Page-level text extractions
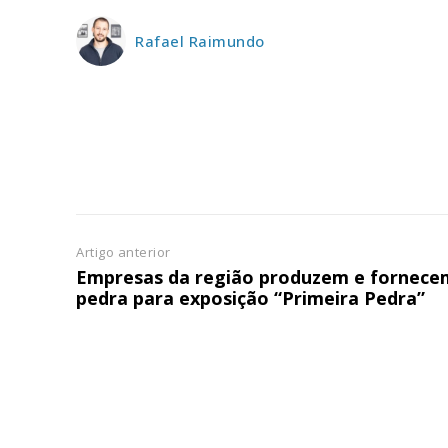
ASSIN
Rafael Raimundo
IMPR
3
12 m
Edição em papel ent
em sua casa
Acesso ao conteúdo
Artigo anterior
Acesso aos conteúd
Empresas da região produzem e fornece
assinantes
pedra para exposição “Primeira Pedra”
Ofertas para assina
Escolha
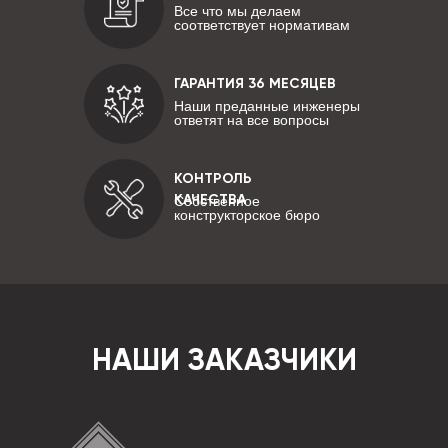
Все что мы делаем
соответствует нормативам
ГАРАНТИЯ 36 МЕСЯЦЕВ
Наши преданные инженеры
ответят на все вопросы
КОНТРОЛЬ
КАЧЕСТВА
Собственное
конструкторское бюро
НАШИ ЗАКАЗЧИКИ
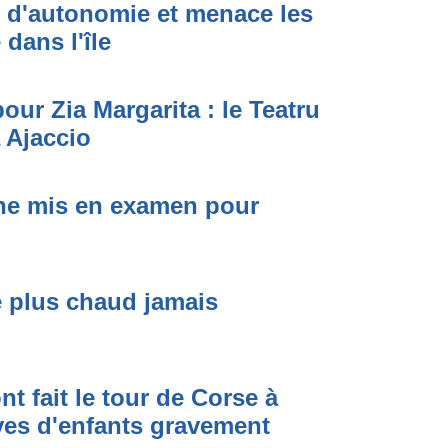
t d'autonomie et menace les
dans l'île
ur Zia Margarita : le Teatru
à Ajaccio
one mis en examen pour
le plus chaud jamais
nt fait le tour de Corse à
êves d'enfants gravement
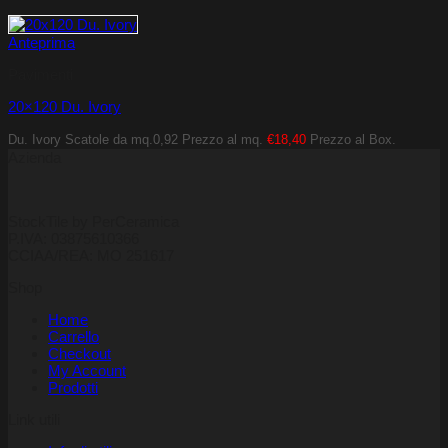
Anteprima
Pavimenti
20×120 Du. Ivory
Du. Ivory
Scatole da mq.0,92
Prezzo al mq.
€18,40
Prezzo al Box.
Azienda
StockTile by PerCeramica
P.IVA: 03875610366
CCIAA/REA: MO 251617
Shop
Home
Carrello
Checkout
My Account
Prodotti
Link utili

About this exercise: Arrange every line of text in the records above as a single numbered list, skipping blank lines. Leave the pictures out of the answer.

Expected answer:
1. ASSIN
2. Rafael Raimundo
3. IMPR
4. 3
5. 12 m
6. Edição em papel ent
7. em sua casa
8. Acesso ao conteúdo
9. Artigo anterior
10. Acesso aos conteúd
11. Empresas da região produzem e fornece
12. assinantes
13. pedra para exposição “Primeira Pedra”
14. Ofertas para assina
15. Escolha
16. Все что мы делаем
17. соответствует нормативам
18. ГАРАНТИЯ 36 МЕСЯЦЕВ
19. Наши преданные инженеры
20. ответят на все вопросы
21. КОНТРОЛЬ
22. КАЧЕСТВА
23. Собственное
24. конструкторское бюро
25. НАШИ ЗАКАЗЧИКИ
26. t d'autonomie et menace les
27. dans l'île
28. ur Zia Margarita : le Teatru
29. à Ajaccio
30. one mis en examen pour
31. le plus chaud jamais
32. nt fait le tour de Corse à
33. êves d'enfants gravement
34. Anteprima
35. Pavimenti
36. 20×120 Du. Ivory
37. Du. Ivory
38. Scatole da mq.0,92
39. Prezzo al mq.
40. €18,40
41. Prezzo al Box.
42. Azienda
43. StockTile by PerCeramica
44. P.IVA: 03875610366
45. CCIAA/REA: MO 251617
46. Shop
47. Home
48. Carrello
49. Checkout
50. My Account
51. Prodotti
52. Link utili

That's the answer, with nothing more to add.